How to write a type-safe unwrap (aka fromJust)

Let's say you've written a programming language in Coq. You have nice inductives for your ASTs; one for untyped terms (UntypedAST) and one for typed terms (TypedAST). You wrote a simple typechecker, and maybe an interpreter, too!

typecheck : UntypedAST -> option TypedAST
interp : TypedAST -> Value

You write a few programs…

Example well_typed := UAdd (UNat 1) (UNat 1).
Example ill_typed := UAdd (UNat 1) (UBool true).

… typecheck them:

Definition tc_good := typecheck well_typed.
= Some {| tau := Nat; ast := TAdd (TNat 1) (TNat 1) |} : option TypedAST
Definition tc_bad := typecheck ill_typed.
= None : option TypedAST

… and attempt to run them:

The term "tc_good" has type "option TypedAST" while it is expected to have type "TypedAST".

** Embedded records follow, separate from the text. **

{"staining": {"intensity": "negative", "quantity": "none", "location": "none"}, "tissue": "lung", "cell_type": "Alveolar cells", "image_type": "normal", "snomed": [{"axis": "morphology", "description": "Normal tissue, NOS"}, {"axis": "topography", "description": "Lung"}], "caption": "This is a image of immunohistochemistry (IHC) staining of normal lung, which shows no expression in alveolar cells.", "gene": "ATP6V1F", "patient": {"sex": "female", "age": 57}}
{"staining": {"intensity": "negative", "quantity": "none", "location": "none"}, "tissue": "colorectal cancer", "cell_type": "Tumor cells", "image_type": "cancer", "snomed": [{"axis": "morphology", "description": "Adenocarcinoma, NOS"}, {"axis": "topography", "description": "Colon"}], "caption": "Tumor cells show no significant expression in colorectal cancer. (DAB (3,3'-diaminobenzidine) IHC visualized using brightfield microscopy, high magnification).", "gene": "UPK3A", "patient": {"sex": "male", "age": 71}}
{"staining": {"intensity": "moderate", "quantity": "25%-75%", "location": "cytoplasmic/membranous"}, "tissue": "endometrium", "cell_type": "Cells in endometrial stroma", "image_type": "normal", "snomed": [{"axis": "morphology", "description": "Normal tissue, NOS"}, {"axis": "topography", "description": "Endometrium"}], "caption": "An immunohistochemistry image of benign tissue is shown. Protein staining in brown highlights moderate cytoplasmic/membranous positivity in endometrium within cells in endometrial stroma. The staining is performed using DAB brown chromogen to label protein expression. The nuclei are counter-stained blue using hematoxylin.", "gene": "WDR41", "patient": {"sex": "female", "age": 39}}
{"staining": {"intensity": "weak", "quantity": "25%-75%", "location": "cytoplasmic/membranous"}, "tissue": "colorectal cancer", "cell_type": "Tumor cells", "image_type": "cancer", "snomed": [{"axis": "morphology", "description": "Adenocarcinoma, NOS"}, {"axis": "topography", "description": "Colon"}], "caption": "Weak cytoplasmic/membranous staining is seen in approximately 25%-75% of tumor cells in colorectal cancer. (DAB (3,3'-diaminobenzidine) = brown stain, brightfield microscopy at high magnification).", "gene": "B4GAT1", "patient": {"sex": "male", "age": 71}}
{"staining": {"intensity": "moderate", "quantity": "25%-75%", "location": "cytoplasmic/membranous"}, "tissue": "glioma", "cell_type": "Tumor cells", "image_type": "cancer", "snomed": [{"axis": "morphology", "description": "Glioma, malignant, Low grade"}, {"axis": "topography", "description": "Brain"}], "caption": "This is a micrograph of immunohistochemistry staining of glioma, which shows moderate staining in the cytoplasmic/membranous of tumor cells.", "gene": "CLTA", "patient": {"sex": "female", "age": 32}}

D'oh! interp takes a TypedAST, but typecheck returns an option. What do we do?

We can write a simple wrapper though, with a default value for the None case:

Definition unwrap_default (o: option TypedAST) : TypedAST :=
  match o with
  | Some t => t
  | None => {| ast := TNat 1 |}

= {| vtau := Nat; val := 2 |} : Value

But now we silently swallow type errors, which isn't ideal:

= {| vtau := Nat; val := 1 |} : Value

Let's see how we can get a safe but convenient version of unwrap (aka fromJust in the Haskell world and Option.get in OCaml).

Take 1: Pass a proof as an extra argument

The most straightforward way is to generalize unwrap by adding a proof that its argument is not None:

 Definition unwrap {A} (o: option A)
            (not_none: o <> None) : A :=
   match o return _ = o -> A with
   | Some a => fun _ => a
   | None => fun is_none => False_rect _ (not_none is_none)
   end eq_refl.

… it works, but it's not much fun for callers:

= {| vtau := Nat; val := 2 |} : Value

We can improve things slightly with tactics in terms:

= {| vtau := Nat; val := 2 |} : Value
Not a discriminable equality.

… but the generated terms are not pretty, so if you ever store them unreduced anywhere, you're in for all sorts of unpleasantness:

unwrap tc_good (fun H : tc_good = None => let H0 : False := eq_ind tc_good (fun e : option TypedAST => match e with | Some _ => True | None => False end) I None H in False_ind False H0) : TypedAST

Not great. Still, here is another example for comparison, this time using known-good indices into a list:

Definition nth_in_bounds {A} (l: list A) (n: nat)
           (in_bounds: n < List.length l) :=
  unwrap (List.nth_error l n)
         (proj2 (List.nth_error_Some l n) in_bounds).

= 3 : nat

Note that (maybe surprisingly) the computation doesn't block, despite the fact that the definition of nth_in_bounds uses an opaque proof List.nth_error_Some. The reason is that, as we've seen, unwrap doesn't actually look at the proof. In fact, in general, proofs don't tend to block computation, because Coq disallows elimination of informative Props into type (that is, programs that return non-Prop results can't inspect proofs — except non-informative ones, like eq_refl).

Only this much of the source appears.